» **Collected data**:
============

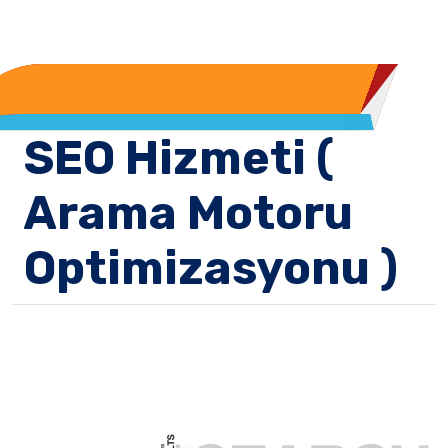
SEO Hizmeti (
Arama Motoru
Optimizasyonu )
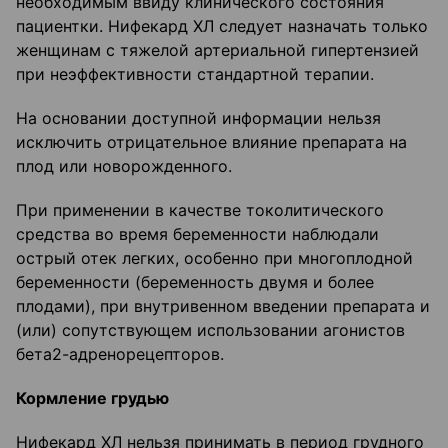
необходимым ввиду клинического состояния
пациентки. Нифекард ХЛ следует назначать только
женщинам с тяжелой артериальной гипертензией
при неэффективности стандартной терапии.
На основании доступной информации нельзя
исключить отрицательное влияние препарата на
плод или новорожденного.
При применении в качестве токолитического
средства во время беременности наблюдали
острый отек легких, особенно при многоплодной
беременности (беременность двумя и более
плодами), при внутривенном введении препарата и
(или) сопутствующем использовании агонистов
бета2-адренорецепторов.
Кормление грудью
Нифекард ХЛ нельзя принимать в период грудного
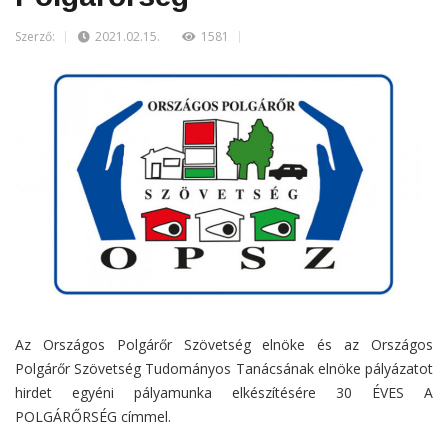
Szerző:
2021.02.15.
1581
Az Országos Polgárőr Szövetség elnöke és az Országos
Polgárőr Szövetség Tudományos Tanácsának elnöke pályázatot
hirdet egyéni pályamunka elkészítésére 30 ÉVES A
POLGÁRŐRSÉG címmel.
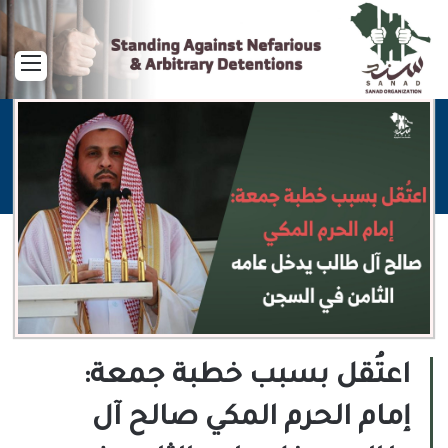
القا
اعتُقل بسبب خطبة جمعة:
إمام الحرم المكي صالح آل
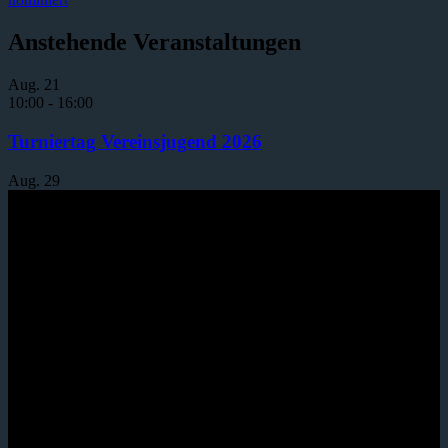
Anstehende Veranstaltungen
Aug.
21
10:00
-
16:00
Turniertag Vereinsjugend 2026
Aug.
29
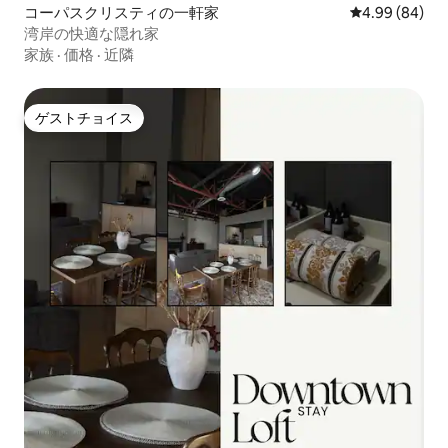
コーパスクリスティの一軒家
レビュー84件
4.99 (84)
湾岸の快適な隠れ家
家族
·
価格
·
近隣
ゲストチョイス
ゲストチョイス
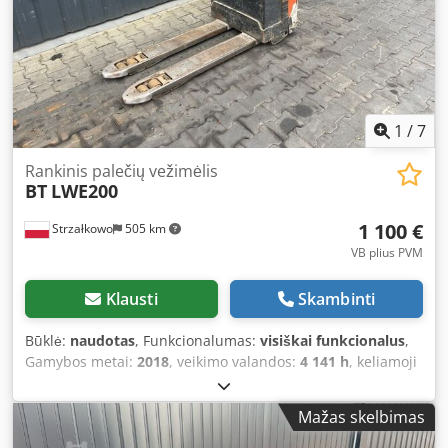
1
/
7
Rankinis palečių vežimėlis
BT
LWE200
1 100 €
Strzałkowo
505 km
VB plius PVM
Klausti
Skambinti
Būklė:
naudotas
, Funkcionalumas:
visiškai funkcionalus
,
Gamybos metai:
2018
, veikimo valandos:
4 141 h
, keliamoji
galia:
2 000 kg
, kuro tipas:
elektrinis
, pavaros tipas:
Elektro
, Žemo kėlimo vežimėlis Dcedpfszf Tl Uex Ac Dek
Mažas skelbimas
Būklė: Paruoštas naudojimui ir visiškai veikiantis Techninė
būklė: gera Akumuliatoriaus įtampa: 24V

============

» **What you have to do**: The copy you produce must hold all the records above exactly and none of their pictures.

» **Answer to this exercise**:
SEO Hizmeti (
Arama Motoru
Optimizasyonu )
необходимым ввиду клинического состояния
пациентки. Нифекард ХЛ следует назначать только
женщинам с тяжелой артериальной гипертензией
при неэффективности стандартной терапии.
На основании доступной информации нельзя
исключить отрицательное влияние препарата на
плод или новорожденного.
При применении в качестве токолитического
средства во время беременности наблюдали
острый отек легких, особенно при многоплодной
беременности (беременность двумя и более
плодами), при внутривенном введении препарата и
(или) сопутствующем использовании агонистов
бета2-адренорецепторов.
Кормление грудью
Нифекард ХЛ нельзя принимать в период грудного
Szerző:
2021.02.15.
1581
Az Országos Polgárőr Szövetség elnöke és az Országos
Polgárőr Szövetség Tudományos Tanácsának elnöke pályázatot
hirdet egyéni pályamunka elkészítésére 30 ÉVES A
POLGÁRŐRSÉG címmel.
القا
اعتُقل بسبب خطبة جمعة:
إمام الحرم المكي صالح آل
Anstehende Veranstaltungen
Aug.
21
10:00
-
16:00
Turniertag Vereinsjugend 2026
Aug.
29
コーパスクリスティの一軒家
レビュー84件
4.99 (84)
湾岸の快適な隠れ家
家族
·
価格
·
近隣
ゲストチョイス
ゲストチョイス
1
/
7
Rankinis palečių vežimėlis
BT
LWE200
1 100 €
Strzałkowo
505 km
VB plius PVM
Klausti
Skambinti
Būklė:
naudotas
, Funkcionalumas:
visiškai funkcionalus
,
Gamybos metai:
2018
, veikimo valandos:
4 141 h
, keliamoji
galia:
2 000 kg
, kuro tipas:
elektrinis
, pavaros tipas:
Elektro
, Žemo kėlimo vežimėlis Dcedpfszf Tl Uex Ac Dek
Mažas skelbimas
Būklė: Paruoštas naudojimui ir visiškai veikiantis Techninė
būklė: gera Akumuliatoriaus įtampa: 24V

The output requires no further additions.